- Opening Delimiter -

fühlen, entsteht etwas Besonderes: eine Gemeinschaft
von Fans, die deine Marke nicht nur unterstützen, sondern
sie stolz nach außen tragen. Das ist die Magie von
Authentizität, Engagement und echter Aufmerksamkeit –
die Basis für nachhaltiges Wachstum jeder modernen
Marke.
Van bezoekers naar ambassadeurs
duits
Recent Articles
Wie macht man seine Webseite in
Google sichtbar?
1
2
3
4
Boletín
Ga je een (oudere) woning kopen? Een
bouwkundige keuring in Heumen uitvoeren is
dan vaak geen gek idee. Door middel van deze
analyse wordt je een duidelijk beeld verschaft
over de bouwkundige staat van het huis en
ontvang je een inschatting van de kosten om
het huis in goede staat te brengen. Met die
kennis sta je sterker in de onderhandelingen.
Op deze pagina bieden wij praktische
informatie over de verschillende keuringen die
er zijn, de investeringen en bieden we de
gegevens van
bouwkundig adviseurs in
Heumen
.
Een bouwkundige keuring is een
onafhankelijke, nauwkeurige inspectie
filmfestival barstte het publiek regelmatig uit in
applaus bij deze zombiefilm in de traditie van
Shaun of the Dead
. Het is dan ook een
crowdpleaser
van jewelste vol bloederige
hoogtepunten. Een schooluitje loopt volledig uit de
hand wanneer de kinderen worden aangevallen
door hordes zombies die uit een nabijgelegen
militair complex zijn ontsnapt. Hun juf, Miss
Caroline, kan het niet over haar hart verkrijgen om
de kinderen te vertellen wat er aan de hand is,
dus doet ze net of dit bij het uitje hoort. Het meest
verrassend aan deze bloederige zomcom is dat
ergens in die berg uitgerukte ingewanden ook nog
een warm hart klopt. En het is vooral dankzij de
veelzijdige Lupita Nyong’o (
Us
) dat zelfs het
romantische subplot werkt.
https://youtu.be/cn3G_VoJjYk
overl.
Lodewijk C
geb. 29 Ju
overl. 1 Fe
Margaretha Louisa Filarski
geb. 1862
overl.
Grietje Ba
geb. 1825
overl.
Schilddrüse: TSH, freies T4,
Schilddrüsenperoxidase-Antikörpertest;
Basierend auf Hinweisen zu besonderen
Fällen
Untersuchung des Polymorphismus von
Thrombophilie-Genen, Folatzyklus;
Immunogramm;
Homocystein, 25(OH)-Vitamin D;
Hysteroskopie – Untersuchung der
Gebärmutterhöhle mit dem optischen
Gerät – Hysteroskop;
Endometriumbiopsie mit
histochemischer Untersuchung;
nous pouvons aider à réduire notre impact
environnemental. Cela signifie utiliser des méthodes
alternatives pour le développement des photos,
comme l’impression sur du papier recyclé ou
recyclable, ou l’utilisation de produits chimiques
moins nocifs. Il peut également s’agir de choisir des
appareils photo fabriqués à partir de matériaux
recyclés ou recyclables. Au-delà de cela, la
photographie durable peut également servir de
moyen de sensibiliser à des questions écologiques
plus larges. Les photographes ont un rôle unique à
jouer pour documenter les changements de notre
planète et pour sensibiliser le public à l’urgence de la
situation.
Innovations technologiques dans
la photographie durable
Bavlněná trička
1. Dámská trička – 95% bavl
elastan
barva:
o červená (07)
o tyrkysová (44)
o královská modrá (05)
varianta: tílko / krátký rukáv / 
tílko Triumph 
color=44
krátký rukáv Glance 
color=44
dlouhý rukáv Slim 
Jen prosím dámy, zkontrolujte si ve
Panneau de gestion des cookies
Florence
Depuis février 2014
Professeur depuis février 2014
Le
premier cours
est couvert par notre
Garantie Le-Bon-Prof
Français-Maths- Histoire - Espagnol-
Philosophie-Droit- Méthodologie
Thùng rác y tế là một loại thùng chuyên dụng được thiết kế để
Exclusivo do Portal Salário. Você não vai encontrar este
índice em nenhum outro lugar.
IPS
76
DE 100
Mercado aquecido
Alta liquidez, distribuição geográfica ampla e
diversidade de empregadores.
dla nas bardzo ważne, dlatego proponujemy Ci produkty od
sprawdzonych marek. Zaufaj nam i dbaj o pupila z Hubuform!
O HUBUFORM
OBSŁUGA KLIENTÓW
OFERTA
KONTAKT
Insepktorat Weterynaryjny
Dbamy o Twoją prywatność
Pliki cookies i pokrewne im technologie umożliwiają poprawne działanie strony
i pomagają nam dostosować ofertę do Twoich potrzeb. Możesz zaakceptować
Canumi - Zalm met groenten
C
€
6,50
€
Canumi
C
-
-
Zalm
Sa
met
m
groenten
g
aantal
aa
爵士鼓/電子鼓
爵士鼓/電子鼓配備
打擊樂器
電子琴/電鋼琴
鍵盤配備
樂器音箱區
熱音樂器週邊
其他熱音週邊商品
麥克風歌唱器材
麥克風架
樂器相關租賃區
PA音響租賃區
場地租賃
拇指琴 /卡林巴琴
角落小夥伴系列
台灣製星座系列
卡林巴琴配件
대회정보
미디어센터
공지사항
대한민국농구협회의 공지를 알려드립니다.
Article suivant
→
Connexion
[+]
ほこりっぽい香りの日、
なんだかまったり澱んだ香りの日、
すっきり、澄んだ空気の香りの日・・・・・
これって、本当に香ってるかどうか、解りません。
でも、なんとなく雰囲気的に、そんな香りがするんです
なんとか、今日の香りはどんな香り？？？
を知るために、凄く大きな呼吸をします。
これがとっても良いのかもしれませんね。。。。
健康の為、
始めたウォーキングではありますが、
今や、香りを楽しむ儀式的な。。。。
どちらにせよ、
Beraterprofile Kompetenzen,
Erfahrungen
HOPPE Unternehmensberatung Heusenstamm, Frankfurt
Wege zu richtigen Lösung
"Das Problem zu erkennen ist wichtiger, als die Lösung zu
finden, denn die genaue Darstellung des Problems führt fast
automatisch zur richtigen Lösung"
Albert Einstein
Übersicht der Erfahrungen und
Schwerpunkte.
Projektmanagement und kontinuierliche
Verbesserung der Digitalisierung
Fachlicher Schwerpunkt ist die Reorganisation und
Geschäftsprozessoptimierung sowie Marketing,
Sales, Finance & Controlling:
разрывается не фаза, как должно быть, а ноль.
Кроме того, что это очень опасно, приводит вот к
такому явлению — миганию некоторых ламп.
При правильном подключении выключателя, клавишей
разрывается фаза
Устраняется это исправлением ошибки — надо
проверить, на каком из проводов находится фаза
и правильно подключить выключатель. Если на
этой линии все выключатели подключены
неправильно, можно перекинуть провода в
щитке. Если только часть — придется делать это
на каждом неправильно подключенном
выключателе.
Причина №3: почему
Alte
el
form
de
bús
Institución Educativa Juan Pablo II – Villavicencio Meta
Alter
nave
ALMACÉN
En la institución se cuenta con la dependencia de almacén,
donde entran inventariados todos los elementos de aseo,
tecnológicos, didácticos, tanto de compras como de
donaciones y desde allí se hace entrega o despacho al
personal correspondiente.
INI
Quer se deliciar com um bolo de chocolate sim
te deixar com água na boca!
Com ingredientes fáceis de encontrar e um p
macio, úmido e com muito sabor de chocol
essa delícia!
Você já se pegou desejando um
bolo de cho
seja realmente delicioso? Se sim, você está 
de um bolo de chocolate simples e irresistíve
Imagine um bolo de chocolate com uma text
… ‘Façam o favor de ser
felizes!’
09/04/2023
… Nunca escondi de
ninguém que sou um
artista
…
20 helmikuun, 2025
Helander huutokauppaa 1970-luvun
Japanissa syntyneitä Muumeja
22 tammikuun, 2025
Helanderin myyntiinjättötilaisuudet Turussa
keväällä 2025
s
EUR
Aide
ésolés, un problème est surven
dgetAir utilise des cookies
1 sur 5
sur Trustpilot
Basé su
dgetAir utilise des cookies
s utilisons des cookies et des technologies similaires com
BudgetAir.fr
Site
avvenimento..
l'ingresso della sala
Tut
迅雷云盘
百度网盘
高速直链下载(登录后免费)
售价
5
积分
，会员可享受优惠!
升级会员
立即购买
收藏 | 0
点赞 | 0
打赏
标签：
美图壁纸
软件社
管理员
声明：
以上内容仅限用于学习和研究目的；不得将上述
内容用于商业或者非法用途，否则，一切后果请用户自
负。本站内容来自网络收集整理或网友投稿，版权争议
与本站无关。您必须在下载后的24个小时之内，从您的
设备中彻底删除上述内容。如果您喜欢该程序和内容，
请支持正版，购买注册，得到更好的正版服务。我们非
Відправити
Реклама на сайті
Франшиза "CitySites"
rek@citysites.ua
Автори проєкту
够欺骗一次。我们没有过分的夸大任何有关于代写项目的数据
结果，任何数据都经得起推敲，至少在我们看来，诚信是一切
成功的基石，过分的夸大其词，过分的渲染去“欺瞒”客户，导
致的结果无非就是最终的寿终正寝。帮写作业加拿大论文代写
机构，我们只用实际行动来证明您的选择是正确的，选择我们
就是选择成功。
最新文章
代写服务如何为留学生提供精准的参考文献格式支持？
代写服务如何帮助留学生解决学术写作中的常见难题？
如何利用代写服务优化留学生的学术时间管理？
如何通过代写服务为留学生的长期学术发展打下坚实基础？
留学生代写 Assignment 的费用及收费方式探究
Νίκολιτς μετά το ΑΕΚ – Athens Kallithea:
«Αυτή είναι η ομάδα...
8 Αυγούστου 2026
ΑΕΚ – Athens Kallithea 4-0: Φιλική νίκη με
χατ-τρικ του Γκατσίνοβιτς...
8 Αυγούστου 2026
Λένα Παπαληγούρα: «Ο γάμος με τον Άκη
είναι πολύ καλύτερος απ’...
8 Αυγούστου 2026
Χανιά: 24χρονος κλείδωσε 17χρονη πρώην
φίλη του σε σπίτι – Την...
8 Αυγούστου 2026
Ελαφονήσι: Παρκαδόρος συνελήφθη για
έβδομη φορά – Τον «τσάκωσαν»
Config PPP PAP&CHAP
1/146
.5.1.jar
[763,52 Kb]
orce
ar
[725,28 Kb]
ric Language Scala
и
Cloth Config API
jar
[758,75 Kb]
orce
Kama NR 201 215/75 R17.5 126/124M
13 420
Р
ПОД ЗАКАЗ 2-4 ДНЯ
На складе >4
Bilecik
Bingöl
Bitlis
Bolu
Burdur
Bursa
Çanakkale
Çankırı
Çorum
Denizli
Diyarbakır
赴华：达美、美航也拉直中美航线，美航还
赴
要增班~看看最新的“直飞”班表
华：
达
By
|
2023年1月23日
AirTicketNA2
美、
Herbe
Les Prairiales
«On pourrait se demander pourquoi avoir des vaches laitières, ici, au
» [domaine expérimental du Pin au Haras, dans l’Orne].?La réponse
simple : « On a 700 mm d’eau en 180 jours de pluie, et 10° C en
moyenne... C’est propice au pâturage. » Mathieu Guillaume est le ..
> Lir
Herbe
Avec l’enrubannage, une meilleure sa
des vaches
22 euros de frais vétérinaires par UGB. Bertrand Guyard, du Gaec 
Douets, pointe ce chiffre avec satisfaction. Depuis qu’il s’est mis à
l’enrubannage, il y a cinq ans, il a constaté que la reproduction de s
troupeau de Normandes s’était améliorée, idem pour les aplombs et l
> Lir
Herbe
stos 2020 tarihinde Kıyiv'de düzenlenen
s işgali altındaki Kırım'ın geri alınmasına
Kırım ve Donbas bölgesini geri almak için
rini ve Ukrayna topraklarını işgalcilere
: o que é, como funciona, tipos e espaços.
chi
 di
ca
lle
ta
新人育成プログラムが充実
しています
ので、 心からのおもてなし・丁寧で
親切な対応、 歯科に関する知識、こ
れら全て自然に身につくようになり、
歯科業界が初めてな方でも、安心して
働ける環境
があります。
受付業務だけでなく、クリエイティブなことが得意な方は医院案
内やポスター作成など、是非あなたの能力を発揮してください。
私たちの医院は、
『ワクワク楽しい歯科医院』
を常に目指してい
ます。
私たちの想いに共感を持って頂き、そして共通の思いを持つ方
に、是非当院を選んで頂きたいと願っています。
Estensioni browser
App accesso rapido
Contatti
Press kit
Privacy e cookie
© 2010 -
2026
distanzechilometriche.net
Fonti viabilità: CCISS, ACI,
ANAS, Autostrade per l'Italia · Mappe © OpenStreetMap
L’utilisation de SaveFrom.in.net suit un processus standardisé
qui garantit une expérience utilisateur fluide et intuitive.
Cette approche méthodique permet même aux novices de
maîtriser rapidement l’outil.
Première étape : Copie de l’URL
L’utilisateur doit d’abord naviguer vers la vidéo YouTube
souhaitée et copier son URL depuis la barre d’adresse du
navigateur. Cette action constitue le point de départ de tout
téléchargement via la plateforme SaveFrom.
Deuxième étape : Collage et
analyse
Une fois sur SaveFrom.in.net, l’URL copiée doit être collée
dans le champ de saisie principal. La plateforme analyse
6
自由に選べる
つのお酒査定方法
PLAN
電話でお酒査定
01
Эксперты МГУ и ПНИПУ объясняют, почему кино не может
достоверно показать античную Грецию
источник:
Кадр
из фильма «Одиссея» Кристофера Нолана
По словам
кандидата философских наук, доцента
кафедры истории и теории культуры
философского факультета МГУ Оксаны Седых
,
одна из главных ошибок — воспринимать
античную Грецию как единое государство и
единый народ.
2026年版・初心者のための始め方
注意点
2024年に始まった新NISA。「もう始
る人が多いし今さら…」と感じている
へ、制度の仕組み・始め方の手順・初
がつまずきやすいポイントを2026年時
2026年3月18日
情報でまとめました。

- Closing Delimiter -

- What to work on
Scan the entries above for the word "étape" and collect each line holding it.

- Solution to this task
Première étape : Copie de l’URL
Deuxième étape : Collage et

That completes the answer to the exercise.